In the data below, find every line with the string "Apache" and pull it out.

== ENTRIES SHOWN ==

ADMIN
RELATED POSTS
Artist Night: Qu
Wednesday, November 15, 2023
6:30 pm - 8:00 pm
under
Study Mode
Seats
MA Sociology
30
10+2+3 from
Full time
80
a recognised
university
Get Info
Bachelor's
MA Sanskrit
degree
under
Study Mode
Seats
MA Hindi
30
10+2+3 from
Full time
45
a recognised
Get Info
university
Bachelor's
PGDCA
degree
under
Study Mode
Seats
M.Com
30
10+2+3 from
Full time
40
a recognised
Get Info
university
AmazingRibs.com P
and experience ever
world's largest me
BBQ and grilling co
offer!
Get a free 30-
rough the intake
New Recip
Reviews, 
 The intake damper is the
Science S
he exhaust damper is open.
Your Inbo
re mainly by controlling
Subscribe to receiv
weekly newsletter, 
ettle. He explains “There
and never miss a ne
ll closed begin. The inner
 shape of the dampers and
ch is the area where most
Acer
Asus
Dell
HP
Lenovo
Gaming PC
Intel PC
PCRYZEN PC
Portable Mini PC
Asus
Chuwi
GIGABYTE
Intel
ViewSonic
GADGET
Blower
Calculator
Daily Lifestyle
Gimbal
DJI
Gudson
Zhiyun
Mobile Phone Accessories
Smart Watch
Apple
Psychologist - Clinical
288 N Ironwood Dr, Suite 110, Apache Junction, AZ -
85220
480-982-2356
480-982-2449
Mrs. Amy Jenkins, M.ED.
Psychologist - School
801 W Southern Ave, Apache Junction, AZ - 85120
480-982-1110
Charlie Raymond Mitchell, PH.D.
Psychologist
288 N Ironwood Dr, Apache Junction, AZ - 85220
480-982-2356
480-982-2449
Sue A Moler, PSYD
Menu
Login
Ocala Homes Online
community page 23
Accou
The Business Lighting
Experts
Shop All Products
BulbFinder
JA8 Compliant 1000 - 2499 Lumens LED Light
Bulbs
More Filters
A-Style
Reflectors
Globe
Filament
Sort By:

===

◆ **RESULT FOR THIS TASK**:
288 N Ironwood Dr, Suite 110, Apache Junction, AZ -
801 W Southern Ave, Apache Junction, AZ - 85120
288 N Ironwood Dr, Apache Junction, AZ - 85220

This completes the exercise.